> [Work required] Count up the lines below containing the word "rank", and give the result with no other words.

** Provided records follows **

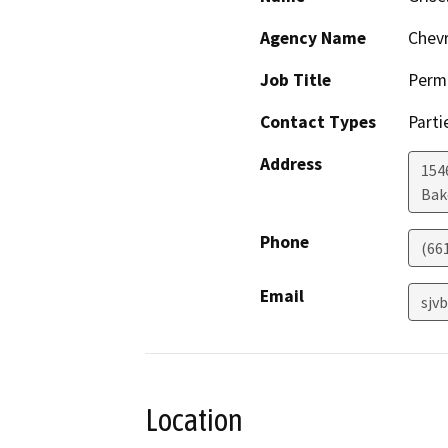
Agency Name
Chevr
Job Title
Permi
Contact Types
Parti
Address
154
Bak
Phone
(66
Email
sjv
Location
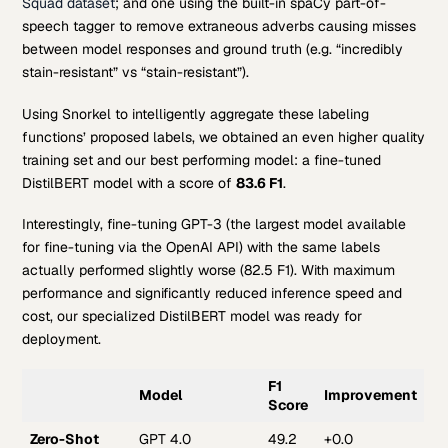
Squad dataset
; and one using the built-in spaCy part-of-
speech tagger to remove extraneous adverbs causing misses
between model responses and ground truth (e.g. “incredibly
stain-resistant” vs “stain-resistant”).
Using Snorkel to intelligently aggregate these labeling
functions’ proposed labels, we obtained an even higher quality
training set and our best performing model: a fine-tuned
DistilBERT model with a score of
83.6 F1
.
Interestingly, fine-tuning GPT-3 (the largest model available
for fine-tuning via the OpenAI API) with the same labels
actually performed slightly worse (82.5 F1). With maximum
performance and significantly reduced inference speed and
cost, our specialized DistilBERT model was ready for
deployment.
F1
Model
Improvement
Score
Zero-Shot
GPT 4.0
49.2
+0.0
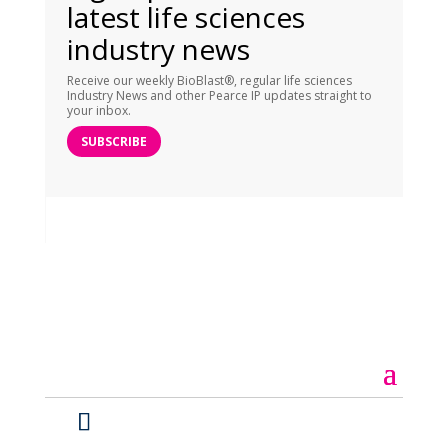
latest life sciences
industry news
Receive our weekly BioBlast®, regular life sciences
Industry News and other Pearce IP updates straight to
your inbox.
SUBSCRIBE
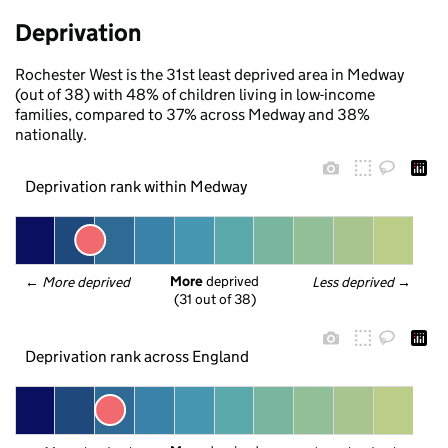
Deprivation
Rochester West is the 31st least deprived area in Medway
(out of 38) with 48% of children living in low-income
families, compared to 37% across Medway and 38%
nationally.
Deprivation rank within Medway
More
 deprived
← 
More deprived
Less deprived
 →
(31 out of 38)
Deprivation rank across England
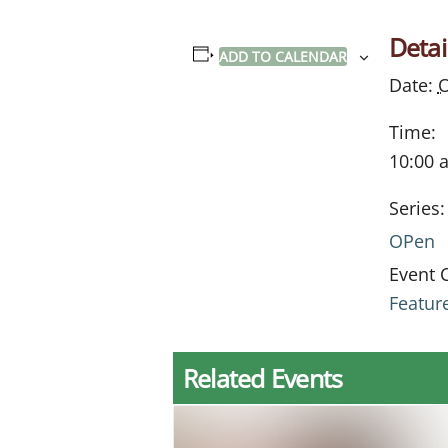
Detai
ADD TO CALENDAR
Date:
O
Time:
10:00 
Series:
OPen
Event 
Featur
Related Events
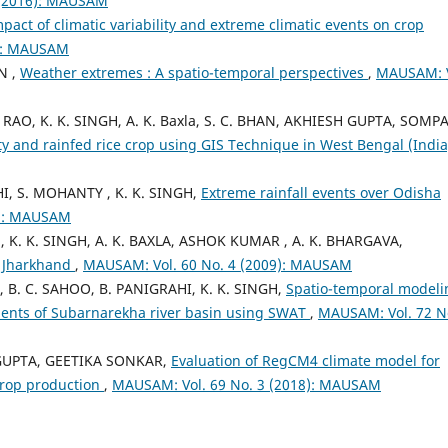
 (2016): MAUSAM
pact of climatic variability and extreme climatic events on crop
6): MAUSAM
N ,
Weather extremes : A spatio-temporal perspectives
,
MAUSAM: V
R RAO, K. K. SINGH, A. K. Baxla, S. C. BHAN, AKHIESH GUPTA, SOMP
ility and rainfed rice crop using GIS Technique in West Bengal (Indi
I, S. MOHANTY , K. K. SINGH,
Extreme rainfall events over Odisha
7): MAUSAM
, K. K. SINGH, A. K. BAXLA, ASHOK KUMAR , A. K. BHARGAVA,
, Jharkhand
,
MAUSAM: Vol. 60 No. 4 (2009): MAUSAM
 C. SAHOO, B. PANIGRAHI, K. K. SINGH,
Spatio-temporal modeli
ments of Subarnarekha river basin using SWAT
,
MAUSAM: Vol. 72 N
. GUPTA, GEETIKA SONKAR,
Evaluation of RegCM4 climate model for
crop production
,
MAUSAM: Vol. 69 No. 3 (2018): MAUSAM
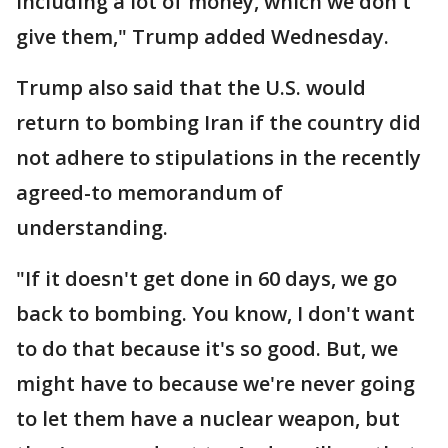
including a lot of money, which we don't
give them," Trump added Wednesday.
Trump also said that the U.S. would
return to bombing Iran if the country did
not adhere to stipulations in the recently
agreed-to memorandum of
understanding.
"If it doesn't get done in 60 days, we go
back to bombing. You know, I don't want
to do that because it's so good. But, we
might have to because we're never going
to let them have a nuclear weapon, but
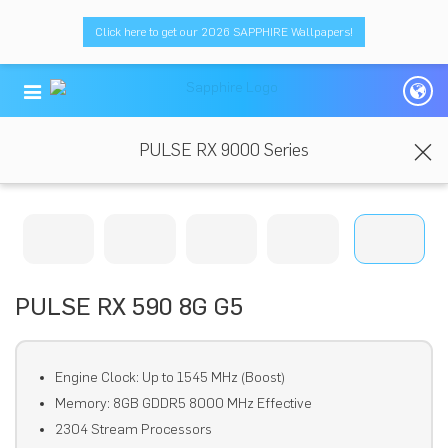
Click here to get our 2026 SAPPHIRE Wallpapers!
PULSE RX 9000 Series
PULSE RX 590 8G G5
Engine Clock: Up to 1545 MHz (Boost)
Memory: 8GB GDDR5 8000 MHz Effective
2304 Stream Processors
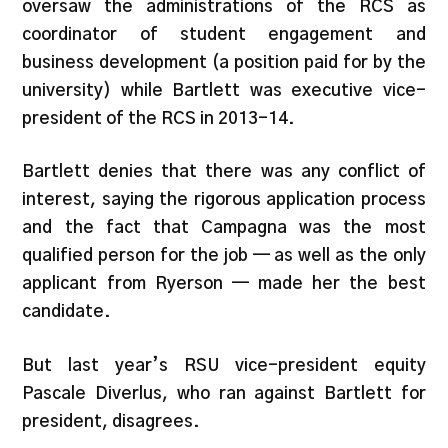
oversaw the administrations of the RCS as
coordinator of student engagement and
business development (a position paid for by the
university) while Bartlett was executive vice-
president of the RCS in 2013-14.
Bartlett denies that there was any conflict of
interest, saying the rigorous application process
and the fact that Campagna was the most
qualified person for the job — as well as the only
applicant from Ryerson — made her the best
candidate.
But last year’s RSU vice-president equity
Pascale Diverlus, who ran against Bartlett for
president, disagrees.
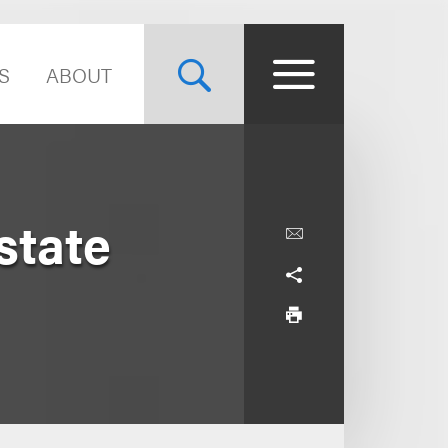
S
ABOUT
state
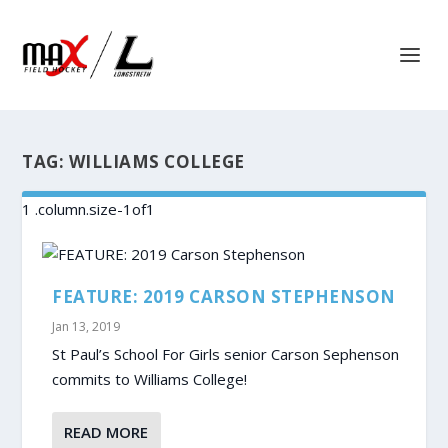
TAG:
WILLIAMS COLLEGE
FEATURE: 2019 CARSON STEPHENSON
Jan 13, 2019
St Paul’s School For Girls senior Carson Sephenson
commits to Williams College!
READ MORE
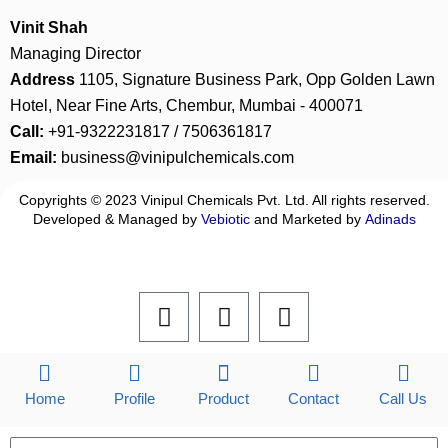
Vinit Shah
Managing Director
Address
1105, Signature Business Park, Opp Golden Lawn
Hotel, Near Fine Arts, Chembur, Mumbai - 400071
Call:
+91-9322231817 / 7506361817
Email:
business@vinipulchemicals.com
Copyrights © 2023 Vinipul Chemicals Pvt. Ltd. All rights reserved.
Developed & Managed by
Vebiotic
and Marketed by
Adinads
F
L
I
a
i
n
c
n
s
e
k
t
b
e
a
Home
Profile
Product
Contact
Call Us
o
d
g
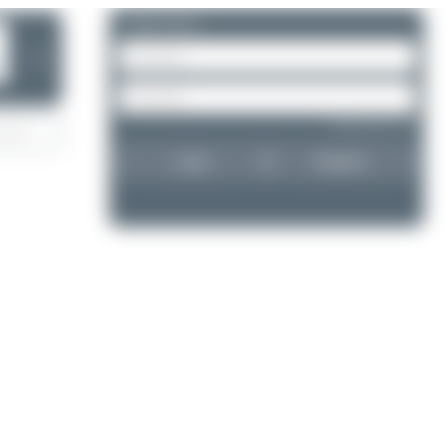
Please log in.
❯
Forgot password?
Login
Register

** End of Provided records **

> [Task output] 2